Not surprisingly, given such a widespread lack of academic rigor, about a third of students failed to demonstrate significant gains in critical thinking, complex reasoning and writing ability (as measured by the Collegiate Learning Assessment) during their four years of college.
The interesting analysis would be whether most of the students who aren't getting better at analyzing information are ones whose SAT / ACT test scores would predict that they have about topped out intellectually, or whether they are often just lazy students who would be getting better if they applied themselves.
... Indeed, the students in our study who reported studying alone five or fewer hours per week nevertheless had an average cumulative GPA of 3.16.
... These trends have all added up to less rigor. California labor economists Philip Babcock and Mindy Marks, for example, have documented that full-time college students' time spent studying dropped in half between 1960 and today.
My experience at Rice in the 1970s was that, by today's standards, there really wasn't all that much to do other than to study. Almost nobody had a television in their dorm room, the only video game was Pong, and computers were programmed with punch cards, so they were no fun. Not all that many students had cars, either. (On the other hand, their were two bars on campus, a beer cost 35 cents, the legal drinking age was 18, and nobody carded freshmen to see if they were 18.) But researching a paper in the library was a total drag compared to looking stuff up on the Internet, so I'm not sure how productive all those hours of study were.

In contrast, I watched lots of TV in high school. Maybe we're turning into a Japanese system where you work hard in high school to get into a fancy college, where you take it easy.

Moreover, from 1970 to 2000, as colleges increasingly hired additional staff to attend to student social and personal needs, the percentage of professional employees in higher education who were faculty decreased from about two-thirds to around one-half. At the same time, through their professional advancement and tenure policies, schools encouraged faculty to focus more on research rather than teaching. When teaching was considered as part of the equation, student course assessments tended to be the method used to evaluate teaching, which tends to incentivize lenient grading and entertaining forms of instruction.
It's fun to look up student ratings of celebrity professors. For example, Harvard students express their disdain for Alan Dershowitz with impressive vocabularies: e.g., "repugnant." But, mostly it's pretty depressing reading what students have to say about their classes. The reviews of films submitted for free on Internet Movie Database are a lot more intelligent on average than college class reviews.
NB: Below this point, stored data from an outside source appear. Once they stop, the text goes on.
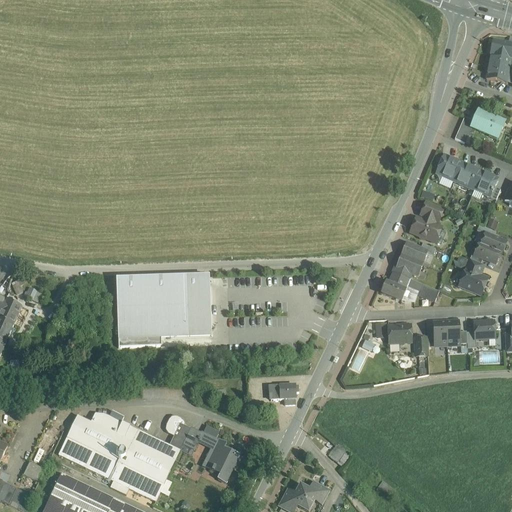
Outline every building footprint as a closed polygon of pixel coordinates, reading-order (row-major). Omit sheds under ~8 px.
[(511,45),(493,42),(490,57),(491,57),(486,81),(507,84),(507,83),(510,68),(511,61),(511,60),(511,45)] [(505,125),(478,113),(474,123),(471,129),(471,130),(498,141),(505,125)] [(464,119),(455,141),(465,145),(471,130),(471,129),(474,123),(464,119)] [(462,165),(444,157),(436,176),(454,184),(462,165)] [(482,173),(462,165),(454,184),(474,192),(482,173)] [(482,173),(474,192),(489,199),(493,190),(497,180),(482,173)] [(494,190),(493,190),(489,199),(496,202),(500,192),(495,189),(494,190)] [(442,213),(426,206),(422,217),(425,218),(434,222),(438,223),(442,213)] [(434,222),(425,218),(423,223),(417,220),(411,235),(419,238),(420,240),(425,242),(427,241),(435,244),(441,230),(432,227),(434,222)] [(479,228),(477,233),(485,236),(494,240),(496,235),(479,228)] [(494,240),(485,236),(481,247),(480,247),(500,255),(502,256),(506,245),(494,240)] [(420,251),(407,246),(402,258),(423,266),(427,254),(420,251)] [(436,251),(423,246),(420,251),(427,254),(433,257),(436,251)] [(500,255),(480,247),(481,247),(479,246),(474,257),(483,261),(496,266),(500,255)] [(483,261),(474,257),(472,256),(470,262),(481,266),(483,261)] [(423,266),(402,258),(397,269),(397,270),(412,276),(418,278),(423,266)] [(481,266),(470,262),(467,268),(480,273),(481,274),(484,267),(481,266)] [(480,273),(467,268),(466,272),(465,272),(465,273),(462,274),(460,279),(462,281),(459,288),(481,297),(487,281),(484,280),(481,281),(479,280),(478,277),(480,273)] [(412,276),(397,270),(397,269),(395,269),(393,275),(409,281),(412,276)] [(409,281),(393,275),(391,279),(408,286),(410,282),(409,281)] [(209,279),(116,283),(119,350),(159,348),(158,338),(211,337),(211,323),(209,279)] [(408,286),(391,279),(388,286),(385,285),(381,295),(401,303),(403,298),(407,300),(409,295),(406,293),(407,289),(408,286)] [(443,295),(410,282),(408,286),(407,289),(418,293),(417,296),(435,303),(435,301),(440,303),(443,295)] [(19,285),(13,288),(17,296),(22,294),(19,285)] [(41,295),(30,289),(26,298),(37,304),(41,295)] [(22,309),(0,298),(0,320),(14,326),(22,309)] [(14,326),(0,320),(0,341),(6,344),(14,326)] [(487,322),(485,324),(474,325),(474,334),(475,341),(482,340),(483,342),(487,342),(489,340),(495,340),(494,324),(492,322),(487,322)] [(458,324),(446,325),(447,347),(460,346),(459,334),(458,324)] [(446,325),(433,325),(434,347),(447,347),(446,325)] [(401,329),(389,329),(390,354),(398,354),(397,345),(399,346),(403,346),(404,344),(411,344),(410,328),(408,327),(402,327),(401,329)] [(466,333),(459,334),(460,346),(467,346),(467,334),(466,333)] [(474,334),(467,334),(467,346),(467,350),(476,350),(475,341),(474,334)] [(427,340),(415,340),(416,358),(428,358),(427,340)] [(361,349),(370,354),(375,346),(365,341),(361,349)] [(295,387),(269,388),(270,396),(269,396),(269,398),(271,398),(271,402),(285,401),(285,407),(295,407),(295,401),(296,401),(295,395),(299,395),(298,387),(295,388),(295,387)] [(171,448),(105,416),(95,415),(91,424),(77,417),(72,429),(58,456),(113,483),(110,489),(126,497),(129,490),(156,503),(180,452),(172,448),(171,448)] [(176,418),(172,419),(169,422),(167,427),(166,431),(169,435),(174,438),(171,445),(171,448),(172,448),(183,427),(185,428),(185,425),(182,421),(176,418)] [(183,427),(172,448),(180,452),(183,445),(190,430),(185,428),(183,427)] [(201,435),(190,429),(190,430),(183,445),(194,451),(199,442),(202,435),(201,435)] [(226,445),(218,441),(218,442),(202,434),(201,435),(202,435),(199,442),(207,446),(208,444),(215,447),(206,467),(213,470),(212,472),(214,473),(215,471),(221,474),(218,481),(226,484),(240,456),(224,449),(226,445)] [(351,455),(338,445),(330,455),(334,458),(333,459),(342,467),(351,455)] [(30,464),(24,476),(39,483),(45,471),(30,464)] [(116,502),(62,476),(43,511),(88,511),(90,509),(96,511),(99,511),(105,500),(114,505),(116,502)] [(168,496),(173,483),(167,480),(161,493),(168,496)] [(17,490),(0,482),(0,502),(9,507),(17,490)] [(393,490),(384,483),(377,491),(387,499),(393,490)] [(309,491),(300,487),(296,495),(291,504),(297,508),(304,511),(309,511),(314,503),(322,488),(317,486),(315,489),(312,487),(309,491)] [(330,493),(322,488),(314,503),(322,507),(330,493)] [(25,495),(17,490),(9,507),(19,511),(25,511),(33,497),(26,494),(25,495)] [(288,491),(279,508),(286,511),(294,511),(297,508),(291,504),(296,495),(288,491)] [(99,511),(96,511),(90,509),(88,511),(110,511),(114,505),(105,500),(99,511)] [(137,511),(116,502),(114,505),(110,511),(137,511)]
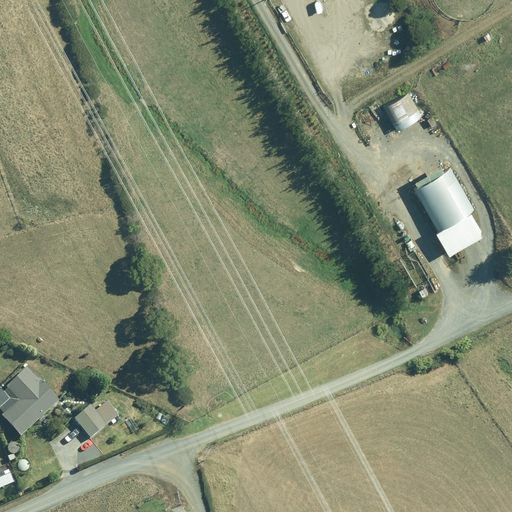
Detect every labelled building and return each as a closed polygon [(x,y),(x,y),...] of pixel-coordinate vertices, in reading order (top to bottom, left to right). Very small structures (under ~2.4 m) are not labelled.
[(422,117),(408,93),(384,106),(398,130),(422,117)] [(456,179),(444,164),(441,166),(415,188),(451,253),(486,234),(456,179)] [(15,399),(0,412),(0,413),(21,436),(58,403),(27,369),(6,388),(15,399)] [(95,412),(91,407),(75,419),(90,438),(118,416),(107,402),(95,412)] [(0,488),(13,483),(10,475),(0,478),(0,488)]
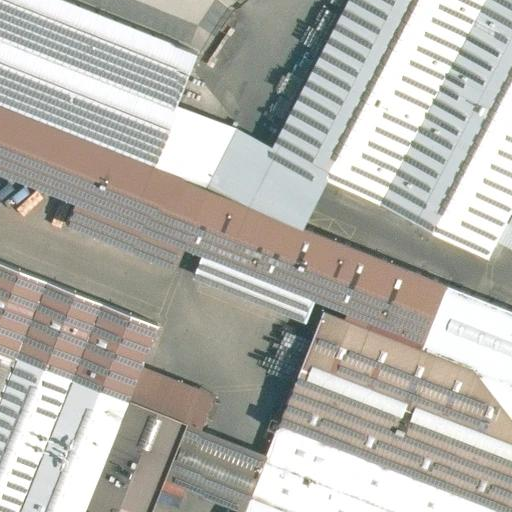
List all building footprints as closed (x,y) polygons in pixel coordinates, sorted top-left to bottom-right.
[(199,53),(65,0),(0,0),(0,172),(72,202),(64,223),(178,268),(186,248),(203,254),(195,275),(307,321),(316,299),(370,321),(368,326),(422,348),(448,282),(304,225),(208,186),(154,165),(179,103),(199,53)] [(511,0),(348,0),(274,145),(330,174),(489,256),(497,241),(508,219),(511,212),(511,0)] [(179,103),(154,165),(208,186),(239,127),(179,103)] [(274,145),(239,127),(208,186),(304,225),(330,174),(274,145)] [(511,221),(508,219),(497,241),(511,248),(511,221)] [(146,511),(161,477),(183,421),(126,398),(140,365),(157,323),(0,260),(0,511),(146,511)] [(511,511),(511,307),(448,282),(422,348),(368,326),(327,310),(283,419),(274,416),(269,427),(278,431),(268,455),(246,511),(245,511),(511,511)] [(140,365),(126,398),(183,421),(202,429),(216,395),(140,365)] [(161,477),(246,511),(268,455),(202,429),(183,421),(161,477)]
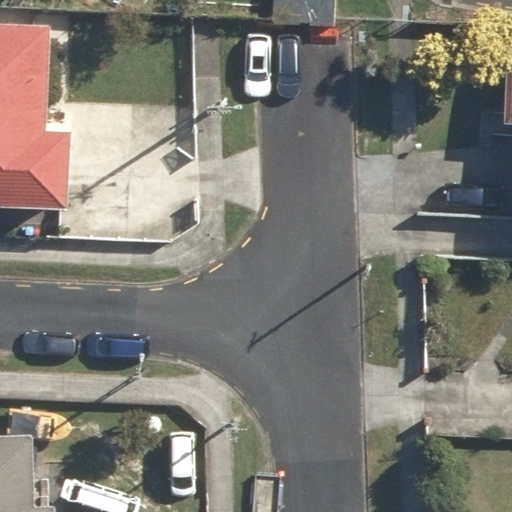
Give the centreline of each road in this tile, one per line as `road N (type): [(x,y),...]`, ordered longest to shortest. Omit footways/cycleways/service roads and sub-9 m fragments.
road 1 (residential): [(306,323),(0,310)]
road 2 (residential): [(306,323),(303,40)]
road 3 (residential): [(313,511),(306,323)]
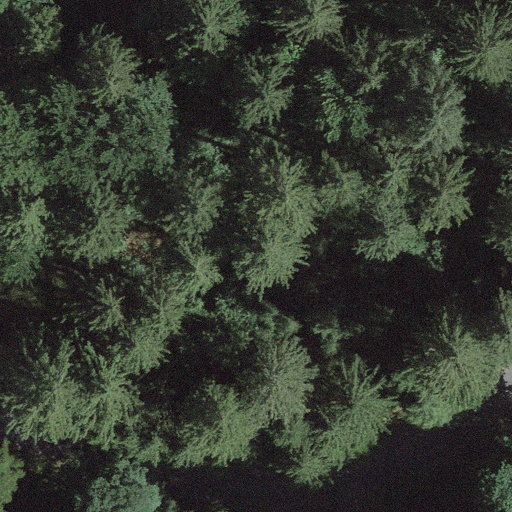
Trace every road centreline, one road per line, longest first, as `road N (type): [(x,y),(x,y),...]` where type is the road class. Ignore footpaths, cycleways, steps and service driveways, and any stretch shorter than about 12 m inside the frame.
road 1 (unclassified): [(511,404),(477,413),(412,456),(290,511)]
road 2 (unclassified): [(214,511),(0,428)]
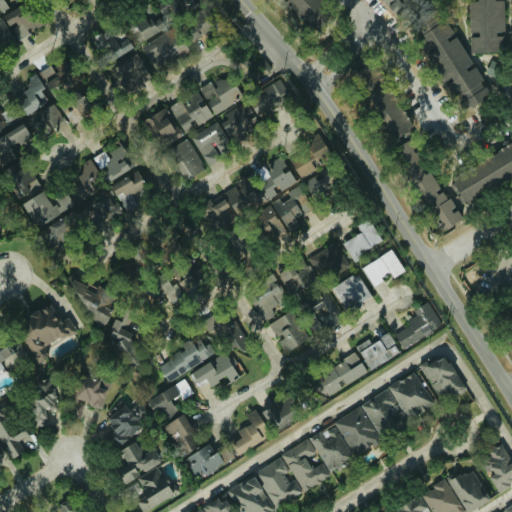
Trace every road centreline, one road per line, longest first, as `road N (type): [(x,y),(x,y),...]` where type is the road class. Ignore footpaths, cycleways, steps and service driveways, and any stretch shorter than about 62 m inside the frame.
road 1 (tertiary): [(511,397),(324,103),(237,0)]
road 2 (residential): [(46,0),(283,372)]
road 3 (residential): [(96,252),(283,133)]
road 4 (residential): [(156,333),(341,219)]
road 5 (residential): [(216,410),(399,297)]
road 6 (residential): [(60,158),(206,63)]
road 7 (residential): [(332,511),(454,434)]
road 8 (residential): [(8,71),(121,0)]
So how should this academic drift of our colleges and universities be addressed? Some have proposed introducing a federal accountability system. We are against such a move, as federal regulation would probably be counterproductive and include a large set of detrimental, unintended consequences.
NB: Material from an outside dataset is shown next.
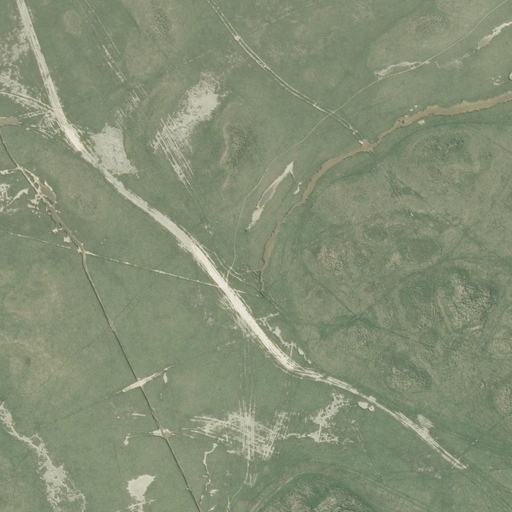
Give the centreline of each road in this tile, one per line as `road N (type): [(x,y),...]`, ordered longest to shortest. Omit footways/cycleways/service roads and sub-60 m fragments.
road 1 (track): [(19,0),(68,135),(187,242),(288,361),(266,453),(233,511)]
road 2 (track): [(511,472),(373,486),(260,511)]
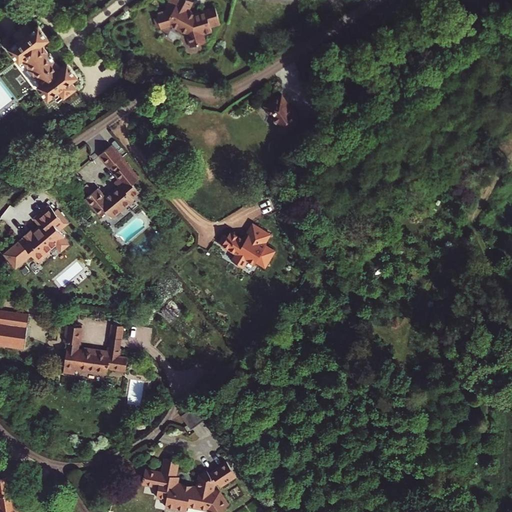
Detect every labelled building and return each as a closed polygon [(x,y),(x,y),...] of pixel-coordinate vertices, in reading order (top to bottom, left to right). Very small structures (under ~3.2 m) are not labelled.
[(205,43),(203,34),(212,31),(211,27),(220,24),(215,8),(198,13),(197,15),(188,11),(193,2),(188,0),(178,0),(173,11),(168,8),(166,12),(164,15),(159,16),(157,17),(157,18),(155,19),(158,28),(160,28),(160,29),(170,26),(187,34),(191,47),(205,43)] [(173,11),(178,0),(170,0),(166,8),(168,8),(173,11)] [(72,83),(79,78),(68,64),(61,69),(43,45),(51,40),(40,26),(33,32),(27,24),(14,34),(20,42),(10,49),(20,63),(23,60),(41,84),(38,86),(48,100),(58,93),(63,99),(76,89),(72,83)] [(324,84),(312,91),(322,108),(334,100),(324,84)] [(282,94),(265,104),(284,133),(301,122),(282,94)] [(122,157),(111,145),(99,155),(110,167),(111,166),(116,172),(115,173),(120,179),(115,183),(118,187),(111,193),(111,192),(105,197),(97,188),(86,198),(101,216),(107,211),(112,217),(133,199),(132,197),(139,191),(133,184),(139,179),(126,163),(126,164),(121,158),(122,157)] [(16,267),(32,254),(38,262),(49,253),(48,251),(56,244),(61,251),(69,244),(63,238),(65,237),(57,228),(60,226),(61,227),(67,222),(57,209),(55,212),(50,206),(34,218),(41,227),(34,233),(31,230),(23,237),(24,238),(5,254),(16,267)] [(265,239),(269,234),(253,224),(248,233),(249,234),(245,240),(231,231),(228,236),(224,234),(219,243),(236,253),(232,260),(243,267),(247,260),(254,264),(256,261),(265,267),(275,251),(266,246),(267,244),(265,243),(267,240),(265,239)] [(27,314),(0,310),(0,345),(22,349),(27,314)] [(110,339),(112,340),(119,341),(121,341),(123,327),(112,325),(110,339)] [(118,349),(111,348),(108,348),(107,352),(84,348),(84,350),(83,353),(75,351),(76,344),(79,345),(82,328),(67,326),(64,343),(66,343),(68,343),(67,351),(66,350),(63,373),(74,375),(75,369),(107,374),(108,369),(125,372),(127,359),(119,357),(120,350),(118,349)] [(118,349),(119,341),(112,340),(111,348),(118,349)] [(78,349),(79,345),(76,344),(75,351),(83,353),(84,350),(78,349)] [(181,416),(191,430),(205,420),(195,406),(181,416)] [(179,461),(165,459),(162,473),(145,470),(143,484),(159,487),(157,497),(167,499),(165,507),(187,511),(188,506),(208,510),(209,511),(219,511),(220,511),(229,505),(223,496),(220,497),(212,496),(214,485),(218,483),(221,487),(236,476),(227,462),(205,476),(203,473),(200,475),(197,488),(177,484),(179,477),(176,476),(179,461)] [(15,511),(10,508),(9,505),(5,477),(0,477),(0,511),(15,511)]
Accountability in higher education rightly resides at lower levels of the system. College trustees have at the institutional level the fiduciary responsibility to begin holding administrators accountable by asking: How are student learning outcomes and program quality being measured, and what is being done to address areas of concern that have been identified?  ...
In general, our society doesn't seem to really want to know how much value colleges are adding.
Richard Arum, a professor of sociology and education at New York University, and Josipa Roksa, an assistant professor of sociology at the University of Virginia, are the authors of "Academically Adrift: Limited Learning on College Campuses."